------ DATASET ENTRIES

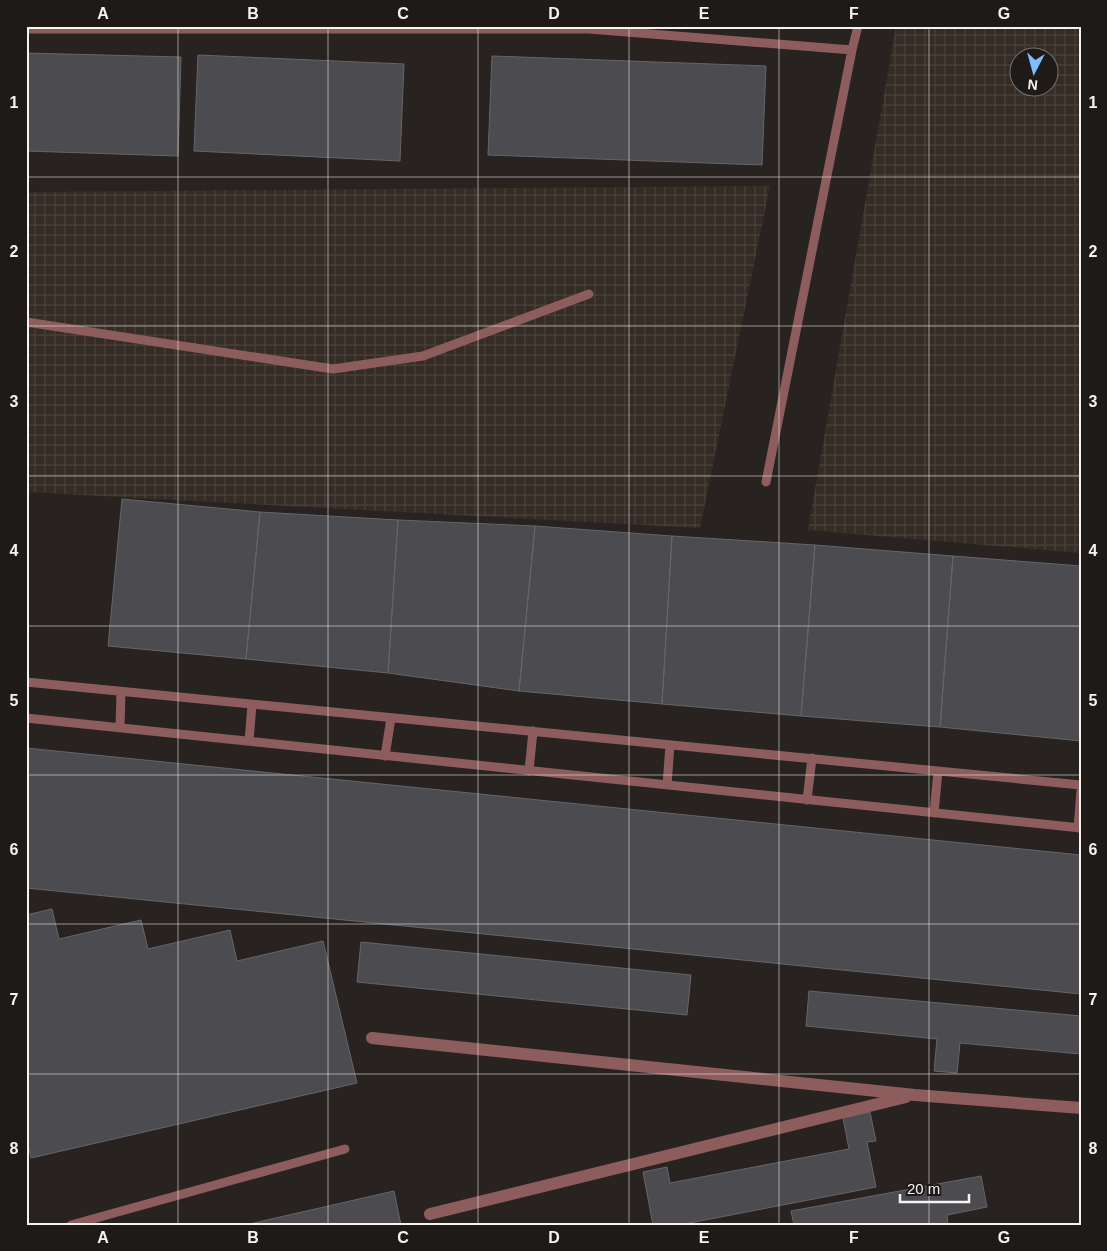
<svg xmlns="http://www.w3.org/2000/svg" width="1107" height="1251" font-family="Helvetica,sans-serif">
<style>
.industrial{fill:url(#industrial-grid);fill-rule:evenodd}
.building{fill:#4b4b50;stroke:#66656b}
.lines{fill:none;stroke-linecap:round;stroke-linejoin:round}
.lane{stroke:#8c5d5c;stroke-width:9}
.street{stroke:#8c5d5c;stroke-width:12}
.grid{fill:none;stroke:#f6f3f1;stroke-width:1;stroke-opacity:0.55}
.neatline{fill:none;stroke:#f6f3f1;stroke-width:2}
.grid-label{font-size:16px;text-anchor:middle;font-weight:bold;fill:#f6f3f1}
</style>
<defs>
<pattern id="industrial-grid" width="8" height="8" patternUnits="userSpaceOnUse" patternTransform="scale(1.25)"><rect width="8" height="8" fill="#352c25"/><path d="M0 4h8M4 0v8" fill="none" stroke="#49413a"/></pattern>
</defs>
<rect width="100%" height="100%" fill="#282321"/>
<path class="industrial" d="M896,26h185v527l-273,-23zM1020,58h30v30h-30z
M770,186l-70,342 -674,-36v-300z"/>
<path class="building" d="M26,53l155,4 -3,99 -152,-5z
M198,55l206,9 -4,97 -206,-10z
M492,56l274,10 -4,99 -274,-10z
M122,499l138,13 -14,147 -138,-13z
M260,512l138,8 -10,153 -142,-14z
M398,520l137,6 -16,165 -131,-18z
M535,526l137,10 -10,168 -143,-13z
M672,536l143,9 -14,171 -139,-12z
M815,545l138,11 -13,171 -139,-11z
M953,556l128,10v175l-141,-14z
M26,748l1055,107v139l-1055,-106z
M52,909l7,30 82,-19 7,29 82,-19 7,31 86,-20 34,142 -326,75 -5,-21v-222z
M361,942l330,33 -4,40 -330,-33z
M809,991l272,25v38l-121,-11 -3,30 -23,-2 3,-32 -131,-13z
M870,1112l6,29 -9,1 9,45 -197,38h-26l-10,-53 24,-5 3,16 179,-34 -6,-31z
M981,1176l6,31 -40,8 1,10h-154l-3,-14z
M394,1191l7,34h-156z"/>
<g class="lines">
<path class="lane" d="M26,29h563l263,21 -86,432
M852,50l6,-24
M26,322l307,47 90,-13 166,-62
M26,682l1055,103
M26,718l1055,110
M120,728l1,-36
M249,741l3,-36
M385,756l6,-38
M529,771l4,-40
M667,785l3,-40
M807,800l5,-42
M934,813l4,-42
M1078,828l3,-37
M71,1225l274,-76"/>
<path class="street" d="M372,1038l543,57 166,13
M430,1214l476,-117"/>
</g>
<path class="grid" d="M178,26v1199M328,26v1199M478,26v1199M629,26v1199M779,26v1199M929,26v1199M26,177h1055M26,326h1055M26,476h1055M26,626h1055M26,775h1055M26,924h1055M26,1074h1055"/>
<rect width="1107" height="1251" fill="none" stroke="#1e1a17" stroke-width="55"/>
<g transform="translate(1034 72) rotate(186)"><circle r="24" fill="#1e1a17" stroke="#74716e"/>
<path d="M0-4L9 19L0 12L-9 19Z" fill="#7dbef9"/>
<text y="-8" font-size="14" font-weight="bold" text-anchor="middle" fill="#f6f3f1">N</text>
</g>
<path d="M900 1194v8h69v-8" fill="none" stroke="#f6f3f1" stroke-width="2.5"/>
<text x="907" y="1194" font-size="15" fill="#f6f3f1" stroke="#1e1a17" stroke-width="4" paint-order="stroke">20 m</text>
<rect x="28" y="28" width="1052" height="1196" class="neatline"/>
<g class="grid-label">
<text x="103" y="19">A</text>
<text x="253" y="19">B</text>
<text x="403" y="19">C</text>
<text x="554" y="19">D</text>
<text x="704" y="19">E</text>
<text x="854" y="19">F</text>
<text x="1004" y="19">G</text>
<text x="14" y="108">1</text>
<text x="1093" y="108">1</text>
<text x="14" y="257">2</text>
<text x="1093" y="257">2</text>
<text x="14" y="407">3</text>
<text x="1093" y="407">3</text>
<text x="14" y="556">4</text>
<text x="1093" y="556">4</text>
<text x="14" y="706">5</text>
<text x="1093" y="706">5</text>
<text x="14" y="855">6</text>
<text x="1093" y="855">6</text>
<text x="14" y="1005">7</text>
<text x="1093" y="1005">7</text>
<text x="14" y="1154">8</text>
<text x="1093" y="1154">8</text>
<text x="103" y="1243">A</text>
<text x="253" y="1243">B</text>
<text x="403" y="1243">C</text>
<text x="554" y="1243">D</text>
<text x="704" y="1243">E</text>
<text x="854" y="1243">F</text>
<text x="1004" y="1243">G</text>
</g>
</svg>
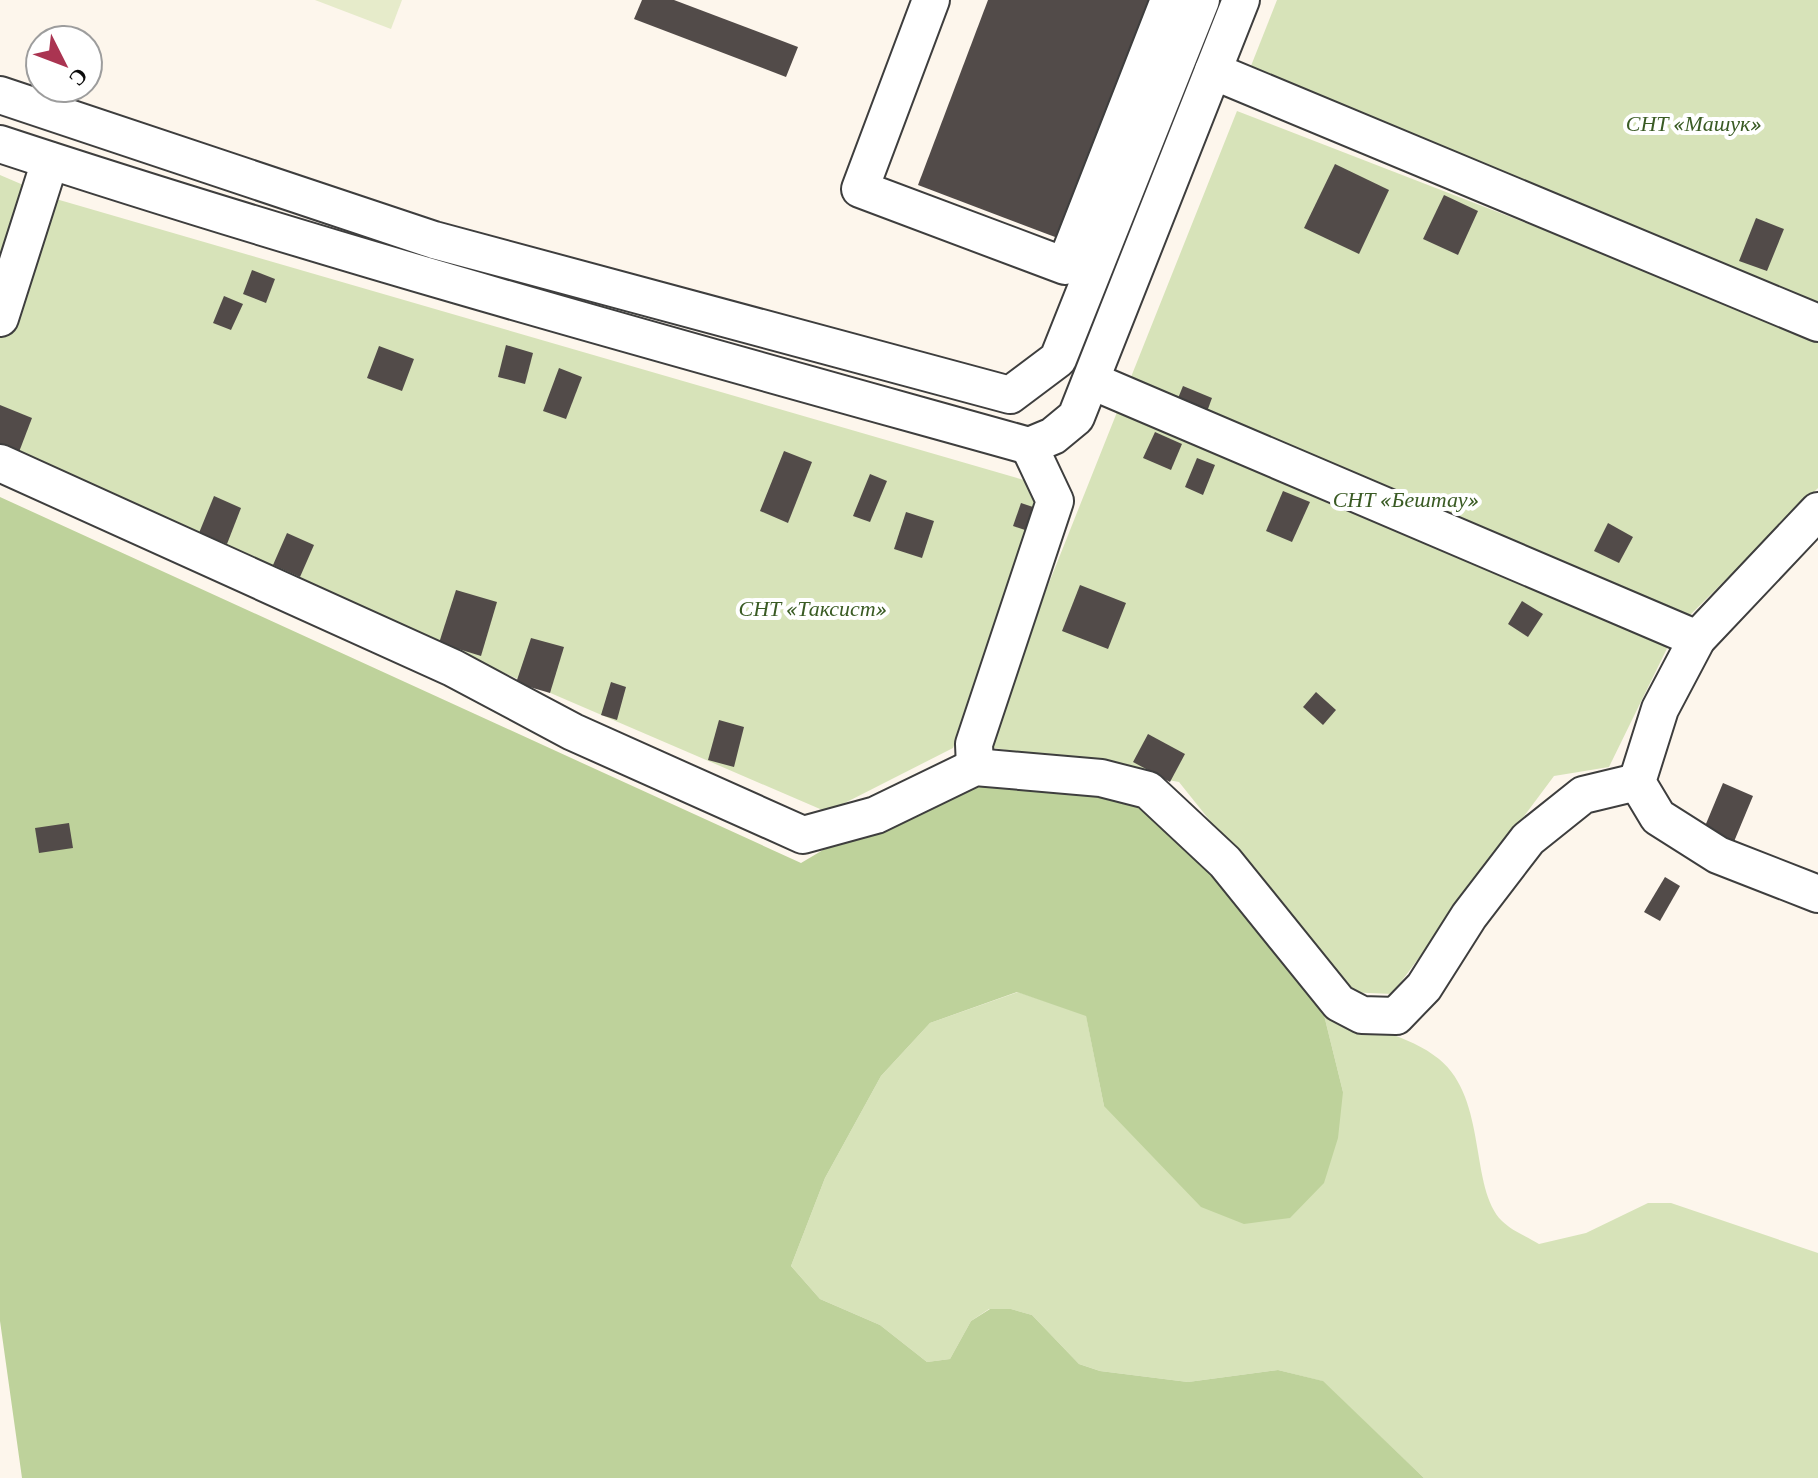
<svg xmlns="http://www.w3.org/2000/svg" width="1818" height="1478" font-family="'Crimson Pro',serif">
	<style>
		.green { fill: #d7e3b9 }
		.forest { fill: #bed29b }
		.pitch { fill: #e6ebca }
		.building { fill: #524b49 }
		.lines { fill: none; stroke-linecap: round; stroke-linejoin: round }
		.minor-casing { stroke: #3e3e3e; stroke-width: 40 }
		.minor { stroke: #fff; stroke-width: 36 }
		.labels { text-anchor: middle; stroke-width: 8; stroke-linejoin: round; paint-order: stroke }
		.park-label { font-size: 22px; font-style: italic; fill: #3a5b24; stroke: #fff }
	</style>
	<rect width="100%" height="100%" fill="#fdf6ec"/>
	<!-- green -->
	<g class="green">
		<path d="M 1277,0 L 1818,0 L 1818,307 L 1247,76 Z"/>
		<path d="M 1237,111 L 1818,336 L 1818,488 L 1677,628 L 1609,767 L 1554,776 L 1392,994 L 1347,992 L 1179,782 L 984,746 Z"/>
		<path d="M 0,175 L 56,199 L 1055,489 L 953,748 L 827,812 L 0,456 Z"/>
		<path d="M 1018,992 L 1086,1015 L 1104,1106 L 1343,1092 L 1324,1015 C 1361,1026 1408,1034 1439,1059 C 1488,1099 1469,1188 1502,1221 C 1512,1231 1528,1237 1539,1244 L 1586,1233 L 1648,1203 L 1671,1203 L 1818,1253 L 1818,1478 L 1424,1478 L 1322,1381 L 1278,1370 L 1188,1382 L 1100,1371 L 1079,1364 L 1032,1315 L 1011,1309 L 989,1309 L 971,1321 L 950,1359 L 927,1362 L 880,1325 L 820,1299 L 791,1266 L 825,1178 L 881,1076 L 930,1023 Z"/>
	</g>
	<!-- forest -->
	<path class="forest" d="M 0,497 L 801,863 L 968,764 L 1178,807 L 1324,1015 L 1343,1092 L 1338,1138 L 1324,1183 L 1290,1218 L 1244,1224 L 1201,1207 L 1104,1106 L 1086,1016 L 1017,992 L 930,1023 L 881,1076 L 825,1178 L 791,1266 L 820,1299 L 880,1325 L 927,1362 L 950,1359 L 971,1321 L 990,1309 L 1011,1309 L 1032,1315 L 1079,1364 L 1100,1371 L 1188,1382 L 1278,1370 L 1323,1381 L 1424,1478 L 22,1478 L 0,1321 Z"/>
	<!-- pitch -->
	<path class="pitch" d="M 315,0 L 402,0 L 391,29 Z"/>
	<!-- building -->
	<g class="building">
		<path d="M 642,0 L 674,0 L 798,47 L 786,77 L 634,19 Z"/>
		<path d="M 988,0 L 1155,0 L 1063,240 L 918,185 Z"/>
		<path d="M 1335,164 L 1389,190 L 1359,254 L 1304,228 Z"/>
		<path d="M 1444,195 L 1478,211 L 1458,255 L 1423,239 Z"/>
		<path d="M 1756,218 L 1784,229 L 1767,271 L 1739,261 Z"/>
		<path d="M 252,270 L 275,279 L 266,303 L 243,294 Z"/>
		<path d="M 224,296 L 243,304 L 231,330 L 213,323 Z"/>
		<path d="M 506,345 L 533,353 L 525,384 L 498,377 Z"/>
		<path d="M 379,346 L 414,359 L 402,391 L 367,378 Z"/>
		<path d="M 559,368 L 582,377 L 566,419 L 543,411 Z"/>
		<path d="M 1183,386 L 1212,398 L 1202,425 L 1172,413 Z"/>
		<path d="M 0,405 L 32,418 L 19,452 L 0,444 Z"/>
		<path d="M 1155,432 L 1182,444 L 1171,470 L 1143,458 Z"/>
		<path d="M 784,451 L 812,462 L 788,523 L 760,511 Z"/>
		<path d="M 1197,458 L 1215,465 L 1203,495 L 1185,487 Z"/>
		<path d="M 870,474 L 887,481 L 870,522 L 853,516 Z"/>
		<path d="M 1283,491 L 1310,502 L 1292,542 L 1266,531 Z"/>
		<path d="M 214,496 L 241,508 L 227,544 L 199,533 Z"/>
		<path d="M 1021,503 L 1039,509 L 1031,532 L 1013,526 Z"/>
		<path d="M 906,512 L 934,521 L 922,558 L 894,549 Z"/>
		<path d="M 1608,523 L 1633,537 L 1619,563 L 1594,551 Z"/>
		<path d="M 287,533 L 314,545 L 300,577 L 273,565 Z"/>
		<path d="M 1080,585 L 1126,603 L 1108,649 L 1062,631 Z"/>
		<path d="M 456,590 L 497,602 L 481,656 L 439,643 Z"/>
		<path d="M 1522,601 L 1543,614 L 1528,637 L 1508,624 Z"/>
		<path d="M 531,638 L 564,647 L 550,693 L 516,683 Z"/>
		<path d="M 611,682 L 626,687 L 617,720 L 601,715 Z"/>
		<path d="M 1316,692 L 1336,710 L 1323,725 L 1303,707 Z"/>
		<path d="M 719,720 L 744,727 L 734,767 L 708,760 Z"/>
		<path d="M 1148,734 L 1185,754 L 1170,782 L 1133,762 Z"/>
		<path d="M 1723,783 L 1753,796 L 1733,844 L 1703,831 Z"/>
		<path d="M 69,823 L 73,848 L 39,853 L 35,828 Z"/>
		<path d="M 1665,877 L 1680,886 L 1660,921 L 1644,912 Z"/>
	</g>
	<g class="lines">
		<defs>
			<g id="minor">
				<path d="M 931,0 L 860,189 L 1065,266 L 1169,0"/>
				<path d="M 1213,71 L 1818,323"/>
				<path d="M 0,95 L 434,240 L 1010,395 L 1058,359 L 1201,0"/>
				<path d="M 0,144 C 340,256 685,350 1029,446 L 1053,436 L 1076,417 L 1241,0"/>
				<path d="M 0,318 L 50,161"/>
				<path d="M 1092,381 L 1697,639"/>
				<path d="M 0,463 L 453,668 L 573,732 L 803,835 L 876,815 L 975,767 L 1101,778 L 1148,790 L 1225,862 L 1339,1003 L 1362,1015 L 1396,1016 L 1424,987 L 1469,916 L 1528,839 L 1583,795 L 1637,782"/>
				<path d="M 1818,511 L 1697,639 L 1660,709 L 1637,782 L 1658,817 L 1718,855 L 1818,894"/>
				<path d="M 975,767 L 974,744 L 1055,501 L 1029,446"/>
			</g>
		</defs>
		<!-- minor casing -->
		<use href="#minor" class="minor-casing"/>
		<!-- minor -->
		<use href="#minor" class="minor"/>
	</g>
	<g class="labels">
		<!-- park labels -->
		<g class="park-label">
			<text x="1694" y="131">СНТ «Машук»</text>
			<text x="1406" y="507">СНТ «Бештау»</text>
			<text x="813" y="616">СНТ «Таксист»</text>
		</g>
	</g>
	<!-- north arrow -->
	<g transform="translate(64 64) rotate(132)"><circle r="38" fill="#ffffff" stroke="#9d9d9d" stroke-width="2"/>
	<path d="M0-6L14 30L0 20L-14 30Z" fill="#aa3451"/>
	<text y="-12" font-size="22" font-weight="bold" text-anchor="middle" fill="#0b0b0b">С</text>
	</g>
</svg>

------------

**WORK REQUIRED**
Going through the entries, return every line holding the word "linecap".

**PROBLEM SOLUTION**
.lines{fill:none;stroke-linecap:round;stroke-linejoin:round}
		.lines { fill: none; stroke-linecap: round; stroke-linejoin: round }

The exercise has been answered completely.